* **LISTED RECORDS**:

· · ·

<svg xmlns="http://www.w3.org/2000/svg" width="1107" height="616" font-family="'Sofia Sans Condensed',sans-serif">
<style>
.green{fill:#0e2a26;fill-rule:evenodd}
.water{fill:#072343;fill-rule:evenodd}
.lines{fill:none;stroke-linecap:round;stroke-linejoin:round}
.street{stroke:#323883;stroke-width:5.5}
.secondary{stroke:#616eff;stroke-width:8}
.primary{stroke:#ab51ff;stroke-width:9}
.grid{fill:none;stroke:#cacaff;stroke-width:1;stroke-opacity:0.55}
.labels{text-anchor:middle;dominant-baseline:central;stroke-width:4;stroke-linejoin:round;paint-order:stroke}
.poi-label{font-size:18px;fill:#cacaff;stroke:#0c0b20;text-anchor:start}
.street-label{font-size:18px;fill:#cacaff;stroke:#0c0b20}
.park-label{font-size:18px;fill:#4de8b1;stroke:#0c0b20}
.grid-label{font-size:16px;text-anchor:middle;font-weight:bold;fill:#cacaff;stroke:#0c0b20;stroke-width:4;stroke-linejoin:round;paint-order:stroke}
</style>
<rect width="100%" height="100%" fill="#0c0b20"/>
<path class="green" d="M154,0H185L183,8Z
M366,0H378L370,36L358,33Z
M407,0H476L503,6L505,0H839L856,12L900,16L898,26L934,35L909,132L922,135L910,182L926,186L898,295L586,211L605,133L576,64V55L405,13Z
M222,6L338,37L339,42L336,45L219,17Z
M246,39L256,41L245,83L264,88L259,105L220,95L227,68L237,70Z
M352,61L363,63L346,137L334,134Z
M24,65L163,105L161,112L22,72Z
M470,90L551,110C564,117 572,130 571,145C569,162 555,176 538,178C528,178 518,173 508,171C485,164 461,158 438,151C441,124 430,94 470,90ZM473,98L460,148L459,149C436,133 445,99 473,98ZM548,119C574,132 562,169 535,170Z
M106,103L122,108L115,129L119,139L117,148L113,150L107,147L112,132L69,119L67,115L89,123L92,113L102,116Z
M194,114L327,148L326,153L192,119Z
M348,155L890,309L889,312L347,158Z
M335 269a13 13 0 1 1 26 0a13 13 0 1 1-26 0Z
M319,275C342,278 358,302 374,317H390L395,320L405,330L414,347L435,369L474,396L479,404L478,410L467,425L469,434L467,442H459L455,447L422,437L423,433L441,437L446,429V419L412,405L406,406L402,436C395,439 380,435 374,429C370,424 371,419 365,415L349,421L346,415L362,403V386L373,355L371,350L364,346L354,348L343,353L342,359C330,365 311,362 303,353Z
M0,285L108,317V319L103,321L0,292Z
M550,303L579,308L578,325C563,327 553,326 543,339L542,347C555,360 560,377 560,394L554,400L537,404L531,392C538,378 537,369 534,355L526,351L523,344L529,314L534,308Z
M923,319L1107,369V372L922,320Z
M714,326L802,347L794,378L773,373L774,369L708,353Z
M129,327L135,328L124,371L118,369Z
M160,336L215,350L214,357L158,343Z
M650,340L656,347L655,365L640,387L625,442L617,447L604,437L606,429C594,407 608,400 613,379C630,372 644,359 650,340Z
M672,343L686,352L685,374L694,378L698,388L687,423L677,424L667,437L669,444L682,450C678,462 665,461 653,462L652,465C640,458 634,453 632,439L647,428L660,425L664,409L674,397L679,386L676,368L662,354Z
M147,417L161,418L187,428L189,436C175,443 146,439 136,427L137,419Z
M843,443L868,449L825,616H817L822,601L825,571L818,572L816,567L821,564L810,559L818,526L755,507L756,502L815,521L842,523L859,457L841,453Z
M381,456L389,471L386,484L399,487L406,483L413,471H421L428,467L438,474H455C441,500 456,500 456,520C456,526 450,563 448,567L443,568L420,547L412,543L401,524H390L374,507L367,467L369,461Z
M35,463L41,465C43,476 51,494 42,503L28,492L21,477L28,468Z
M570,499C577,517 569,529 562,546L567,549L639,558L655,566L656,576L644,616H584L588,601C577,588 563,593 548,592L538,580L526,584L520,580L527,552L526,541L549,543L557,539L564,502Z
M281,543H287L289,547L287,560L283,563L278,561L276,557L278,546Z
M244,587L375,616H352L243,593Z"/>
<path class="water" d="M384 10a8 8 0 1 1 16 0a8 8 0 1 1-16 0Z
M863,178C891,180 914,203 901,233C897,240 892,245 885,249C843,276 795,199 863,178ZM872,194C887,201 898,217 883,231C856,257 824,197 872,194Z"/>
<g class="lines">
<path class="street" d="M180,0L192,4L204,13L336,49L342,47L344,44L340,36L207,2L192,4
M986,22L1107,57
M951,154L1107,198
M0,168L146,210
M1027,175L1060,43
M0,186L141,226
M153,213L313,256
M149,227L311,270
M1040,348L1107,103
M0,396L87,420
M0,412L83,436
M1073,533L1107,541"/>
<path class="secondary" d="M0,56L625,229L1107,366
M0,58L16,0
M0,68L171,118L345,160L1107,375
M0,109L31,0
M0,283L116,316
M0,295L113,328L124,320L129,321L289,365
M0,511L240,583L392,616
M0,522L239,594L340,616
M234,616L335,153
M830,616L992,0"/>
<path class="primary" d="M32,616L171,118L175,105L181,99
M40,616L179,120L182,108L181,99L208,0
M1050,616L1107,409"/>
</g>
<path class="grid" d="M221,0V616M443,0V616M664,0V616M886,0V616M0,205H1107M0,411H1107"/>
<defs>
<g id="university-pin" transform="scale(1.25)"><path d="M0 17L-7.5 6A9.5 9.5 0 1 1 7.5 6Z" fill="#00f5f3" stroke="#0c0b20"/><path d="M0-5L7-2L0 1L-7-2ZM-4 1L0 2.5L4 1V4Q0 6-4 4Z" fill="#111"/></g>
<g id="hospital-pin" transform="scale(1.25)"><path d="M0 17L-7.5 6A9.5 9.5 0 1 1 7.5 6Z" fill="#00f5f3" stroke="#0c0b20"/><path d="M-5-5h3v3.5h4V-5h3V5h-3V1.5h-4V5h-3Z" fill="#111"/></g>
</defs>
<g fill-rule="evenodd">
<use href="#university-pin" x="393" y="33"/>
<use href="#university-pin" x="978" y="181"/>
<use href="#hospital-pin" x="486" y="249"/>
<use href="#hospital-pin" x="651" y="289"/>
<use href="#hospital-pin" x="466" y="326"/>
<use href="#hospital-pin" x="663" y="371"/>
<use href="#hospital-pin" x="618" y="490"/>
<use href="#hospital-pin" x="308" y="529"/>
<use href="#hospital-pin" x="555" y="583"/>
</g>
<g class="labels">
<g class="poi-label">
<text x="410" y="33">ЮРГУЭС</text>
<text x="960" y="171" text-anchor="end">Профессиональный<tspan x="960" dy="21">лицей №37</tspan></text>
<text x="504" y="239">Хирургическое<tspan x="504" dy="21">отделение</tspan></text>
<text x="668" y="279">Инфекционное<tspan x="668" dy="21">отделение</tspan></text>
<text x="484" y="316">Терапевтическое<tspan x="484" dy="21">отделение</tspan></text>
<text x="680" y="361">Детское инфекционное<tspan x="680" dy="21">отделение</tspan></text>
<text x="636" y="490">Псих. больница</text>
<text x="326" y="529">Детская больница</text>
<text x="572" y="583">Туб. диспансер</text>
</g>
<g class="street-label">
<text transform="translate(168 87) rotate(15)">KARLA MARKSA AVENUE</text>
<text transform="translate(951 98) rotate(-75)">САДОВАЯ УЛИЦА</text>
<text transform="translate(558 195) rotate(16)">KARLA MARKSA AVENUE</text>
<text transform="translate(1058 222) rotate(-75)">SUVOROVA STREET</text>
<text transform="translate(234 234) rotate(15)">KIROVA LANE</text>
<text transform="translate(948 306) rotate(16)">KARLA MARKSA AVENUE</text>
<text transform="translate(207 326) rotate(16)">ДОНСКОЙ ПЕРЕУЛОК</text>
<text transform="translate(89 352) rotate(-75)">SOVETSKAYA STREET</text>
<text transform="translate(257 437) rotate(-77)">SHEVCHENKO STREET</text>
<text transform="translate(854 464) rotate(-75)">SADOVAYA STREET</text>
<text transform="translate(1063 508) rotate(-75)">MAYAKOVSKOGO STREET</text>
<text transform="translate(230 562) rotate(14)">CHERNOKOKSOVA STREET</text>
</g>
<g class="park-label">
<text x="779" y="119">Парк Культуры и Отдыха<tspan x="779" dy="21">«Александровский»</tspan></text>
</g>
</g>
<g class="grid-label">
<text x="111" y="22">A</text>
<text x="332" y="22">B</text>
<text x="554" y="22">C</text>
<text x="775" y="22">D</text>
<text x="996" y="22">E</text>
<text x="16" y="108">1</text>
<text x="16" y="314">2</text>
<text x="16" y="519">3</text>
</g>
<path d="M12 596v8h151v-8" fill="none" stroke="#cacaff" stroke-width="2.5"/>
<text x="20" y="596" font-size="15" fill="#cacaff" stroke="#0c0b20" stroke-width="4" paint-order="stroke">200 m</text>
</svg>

· · ·

Each line in the data that holds the string "lines" needs to be copied.

* **RESPONSE BELOW**:
.lines{fill:none;stroke-linecap:round;stroke-linejoin:round}
<g class="lines">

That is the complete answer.